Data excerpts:
=-=-=-=-=
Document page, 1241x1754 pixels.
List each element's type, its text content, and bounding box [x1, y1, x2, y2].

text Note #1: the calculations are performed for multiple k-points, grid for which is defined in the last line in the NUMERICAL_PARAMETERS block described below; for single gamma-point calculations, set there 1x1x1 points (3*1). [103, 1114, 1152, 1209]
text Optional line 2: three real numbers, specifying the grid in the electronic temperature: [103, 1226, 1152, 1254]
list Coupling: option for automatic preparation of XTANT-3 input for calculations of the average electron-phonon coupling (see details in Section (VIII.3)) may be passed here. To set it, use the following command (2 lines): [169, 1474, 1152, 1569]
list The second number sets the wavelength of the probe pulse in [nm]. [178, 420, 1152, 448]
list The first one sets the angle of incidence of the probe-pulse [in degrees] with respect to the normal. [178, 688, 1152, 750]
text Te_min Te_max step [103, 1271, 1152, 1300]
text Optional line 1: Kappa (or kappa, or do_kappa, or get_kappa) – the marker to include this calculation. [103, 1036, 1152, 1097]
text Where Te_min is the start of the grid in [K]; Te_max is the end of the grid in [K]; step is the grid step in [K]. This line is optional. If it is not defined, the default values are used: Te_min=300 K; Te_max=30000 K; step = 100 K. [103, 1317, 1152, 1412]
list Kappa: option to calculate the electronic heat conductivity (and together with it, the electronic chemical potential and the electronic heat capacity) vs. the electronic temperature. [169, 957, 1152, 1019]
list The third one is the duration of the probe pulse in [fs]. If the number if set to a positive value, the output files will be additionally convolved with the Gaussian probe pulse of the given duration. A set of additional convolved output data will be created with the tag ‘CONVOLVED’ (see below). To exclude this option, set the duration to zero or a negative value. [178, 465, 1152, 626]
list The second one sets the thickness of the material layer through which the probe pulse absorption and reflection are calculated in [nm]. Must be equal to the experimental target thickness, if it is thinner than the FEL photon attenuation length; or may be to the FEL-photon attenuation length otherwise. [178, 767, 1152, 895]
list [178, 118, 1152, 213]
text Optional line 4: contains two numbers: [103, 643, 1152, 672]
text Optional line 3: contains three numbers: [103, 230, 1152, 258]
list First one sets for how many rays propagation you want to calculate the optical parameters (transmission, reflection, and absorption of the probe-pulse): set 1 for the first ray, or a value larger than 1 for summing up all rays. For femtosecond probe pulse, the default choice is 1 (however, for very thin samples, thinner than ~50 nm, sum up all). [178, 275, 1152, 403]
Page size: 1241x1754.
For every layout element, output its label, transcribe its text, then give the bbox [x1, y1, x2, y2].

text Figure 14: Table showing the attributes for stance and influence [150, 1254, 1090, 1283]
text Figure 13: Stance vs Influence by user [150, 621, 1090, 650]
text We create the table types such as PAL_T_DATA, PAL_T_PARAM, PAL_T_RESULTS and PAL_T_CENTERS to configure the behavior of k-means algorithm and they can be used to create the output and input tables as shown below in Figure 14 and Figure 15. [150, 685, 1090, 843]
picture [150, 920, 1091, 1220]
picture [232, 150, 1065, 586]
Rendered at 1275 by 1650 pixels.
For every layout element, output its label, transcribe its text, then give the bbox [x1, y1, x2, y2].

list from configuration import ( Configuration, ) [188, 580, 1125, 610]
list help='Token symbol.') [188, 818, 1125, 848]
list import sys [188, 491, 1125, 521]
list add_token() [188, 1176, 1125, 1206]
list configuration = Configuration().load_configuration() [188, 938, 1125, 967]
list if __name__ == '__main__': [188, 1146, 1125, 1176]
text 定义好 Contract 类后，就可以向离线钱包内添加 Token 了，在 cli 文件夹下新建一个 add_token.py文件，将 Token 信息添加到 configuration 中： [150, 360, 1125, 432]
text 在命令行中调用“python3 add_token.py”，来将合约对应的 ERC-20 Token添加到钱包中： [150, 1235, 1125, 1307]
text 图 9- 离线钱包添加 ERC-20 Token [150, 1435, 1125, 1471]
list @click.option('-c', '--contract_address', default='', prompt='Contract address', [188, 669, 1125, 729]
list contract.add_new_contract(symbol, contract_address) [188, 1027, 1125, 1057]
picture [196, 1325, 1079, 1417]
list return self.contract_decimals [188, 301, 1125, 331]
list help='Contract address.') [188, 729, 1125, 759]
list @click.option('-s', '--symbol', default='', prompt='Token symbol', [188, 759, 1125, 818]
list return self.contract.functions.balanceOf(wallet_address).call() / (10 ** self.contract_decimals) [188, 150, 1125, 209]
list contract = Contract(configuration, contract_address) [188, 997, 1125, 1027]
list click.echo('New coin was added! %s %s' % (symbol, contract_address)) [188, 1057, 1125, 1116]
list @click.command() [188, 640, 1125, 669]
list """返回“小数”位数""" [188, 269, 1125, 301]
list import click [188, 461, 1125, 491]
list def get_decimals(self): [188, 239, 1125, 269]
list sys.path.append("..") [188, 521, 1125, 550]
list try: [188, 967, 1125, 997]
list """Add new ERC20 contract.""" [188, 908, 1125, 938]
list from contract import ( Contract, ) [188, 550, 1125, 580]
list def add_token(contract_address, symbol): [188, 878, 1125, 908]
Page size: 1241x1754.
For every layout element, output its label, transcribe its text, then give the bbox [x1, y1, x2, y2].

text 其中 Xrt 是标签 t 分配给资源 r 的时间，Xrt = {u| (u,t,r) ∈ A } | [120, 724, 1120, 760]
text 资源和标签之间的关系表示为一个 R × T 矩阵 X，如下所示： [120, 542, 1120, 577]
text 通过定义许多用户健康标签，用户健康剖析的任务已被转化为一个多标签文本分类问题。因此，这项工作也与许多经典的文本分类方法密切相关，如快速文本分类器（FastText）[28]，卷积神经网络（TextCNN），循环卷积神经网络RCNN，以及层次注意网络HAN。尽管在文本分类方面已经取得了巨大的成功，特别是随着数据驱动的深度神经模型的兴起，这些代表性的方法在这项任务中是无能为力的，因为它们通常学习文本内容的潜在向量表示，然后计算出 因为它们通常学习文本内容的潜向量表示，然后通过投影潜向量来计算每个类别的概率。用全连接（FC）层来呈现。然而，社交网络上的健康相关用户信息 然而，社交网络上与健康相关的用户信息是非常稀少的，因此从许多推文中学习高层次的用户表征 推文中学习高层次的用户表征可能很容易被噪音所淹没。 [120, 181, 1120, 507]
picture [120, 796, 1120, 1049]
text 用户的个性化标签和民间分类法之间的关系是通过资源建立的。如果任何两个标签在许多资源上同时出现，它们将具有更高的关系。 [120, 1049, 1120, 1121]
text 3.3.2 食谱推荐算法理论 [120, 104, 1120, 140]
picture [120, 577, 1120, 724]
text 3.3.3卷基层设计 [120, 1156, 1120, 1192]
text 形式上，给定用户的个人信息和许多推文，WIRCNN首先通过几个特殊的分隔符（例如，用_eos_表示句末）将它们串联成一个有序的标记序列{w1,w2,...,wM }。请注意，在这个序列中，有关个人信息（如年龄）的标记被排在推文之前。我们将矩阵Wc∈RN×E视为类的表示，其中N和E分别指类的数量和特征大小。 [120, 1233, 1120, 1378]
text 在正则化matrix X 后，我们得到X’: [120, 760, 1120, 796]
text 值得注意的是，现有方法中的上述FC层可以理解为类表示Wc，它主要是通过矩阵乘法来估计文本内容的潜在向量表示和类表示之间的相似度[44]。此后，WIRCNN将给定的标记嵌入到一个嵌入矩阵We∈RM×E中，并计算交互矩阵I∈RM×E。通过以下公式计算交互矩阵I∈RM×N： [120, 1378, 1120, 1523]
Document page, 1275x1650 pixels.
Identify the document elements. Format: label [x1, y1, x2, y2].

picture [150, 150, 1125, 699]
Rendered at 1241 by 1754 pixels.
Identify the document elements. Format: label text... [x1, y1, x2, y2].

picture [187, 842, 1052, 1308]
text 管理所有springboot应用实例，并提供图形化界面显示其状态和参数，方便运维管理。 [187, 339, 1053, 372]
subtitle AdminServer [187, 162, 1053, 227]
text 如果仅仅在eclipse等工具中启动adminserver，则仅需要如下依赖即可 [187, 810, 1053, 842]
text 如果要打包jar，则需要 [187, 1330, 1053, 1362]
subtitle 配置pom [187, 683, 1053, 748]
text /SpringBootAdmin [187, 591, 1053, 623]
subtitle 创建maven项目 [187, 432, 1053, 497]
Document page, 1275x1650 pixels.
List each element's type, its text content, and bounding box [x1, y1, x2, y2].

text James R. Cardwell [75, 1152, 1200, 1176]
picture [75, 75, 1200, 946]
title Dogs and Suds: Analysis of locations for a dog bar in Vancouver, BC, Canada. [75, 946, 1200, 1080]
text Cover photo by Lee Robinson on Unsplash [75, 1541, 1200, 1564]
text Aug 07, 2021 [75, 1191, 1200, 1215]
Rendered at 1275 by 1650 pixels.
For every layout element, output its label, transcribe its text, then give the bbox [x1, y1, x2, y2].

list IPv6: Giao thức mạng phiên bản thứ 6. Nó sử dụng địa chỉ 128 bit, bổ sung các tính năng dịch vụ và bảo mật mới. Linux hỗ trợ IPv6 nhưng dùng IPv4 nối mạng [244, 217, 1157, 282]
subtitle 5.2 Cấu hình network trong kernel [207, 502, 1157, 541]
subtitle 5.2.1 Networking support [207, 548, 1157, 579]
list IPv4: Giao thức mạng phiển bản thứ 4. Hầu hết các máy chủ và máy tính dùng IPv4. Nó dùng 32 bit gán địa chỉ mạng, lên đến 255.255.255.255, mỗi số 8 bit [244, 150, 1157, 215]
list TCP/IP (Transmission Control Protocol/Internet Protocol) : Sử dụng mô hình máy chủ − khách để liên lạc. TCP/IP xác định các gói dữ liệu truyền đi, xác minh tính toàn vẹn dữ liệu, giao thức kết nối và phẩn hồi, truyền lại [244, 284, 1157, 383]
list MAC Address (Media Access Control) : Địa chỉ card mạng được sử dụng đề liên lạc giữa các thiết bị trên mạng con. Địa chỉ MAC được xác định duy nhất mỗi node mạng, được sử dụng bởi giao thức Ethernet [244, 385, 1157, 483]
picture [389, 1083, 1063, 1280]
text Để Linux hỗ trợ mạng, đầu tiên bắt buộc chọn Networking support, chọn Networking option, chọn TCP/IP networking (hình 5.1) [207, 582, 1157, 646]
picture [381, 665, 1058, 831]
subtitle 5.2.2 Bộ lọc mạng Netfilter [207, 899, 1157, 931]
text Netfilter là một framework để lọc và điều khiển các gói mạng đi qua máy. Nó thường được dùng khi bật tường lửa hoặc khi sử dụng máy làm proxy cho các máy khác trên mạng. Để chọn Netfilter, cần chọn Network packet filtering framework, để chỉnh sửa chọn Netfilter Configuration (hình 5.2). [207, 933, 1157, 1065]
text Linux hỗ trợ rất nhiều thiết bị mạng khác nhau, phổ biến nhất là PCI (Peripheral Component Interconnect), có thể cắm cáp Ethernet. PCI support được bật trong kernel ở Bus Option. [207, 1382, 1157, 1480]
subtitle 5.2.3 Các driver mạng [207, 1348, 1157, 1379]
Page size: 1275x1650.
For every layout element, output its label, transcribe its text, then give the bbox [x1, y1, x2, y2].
=-=-=-=-=
- _Directions for this task_: Write only the number of lines in the records that contain the string "Kappa".

- _Result for this exercise_: 2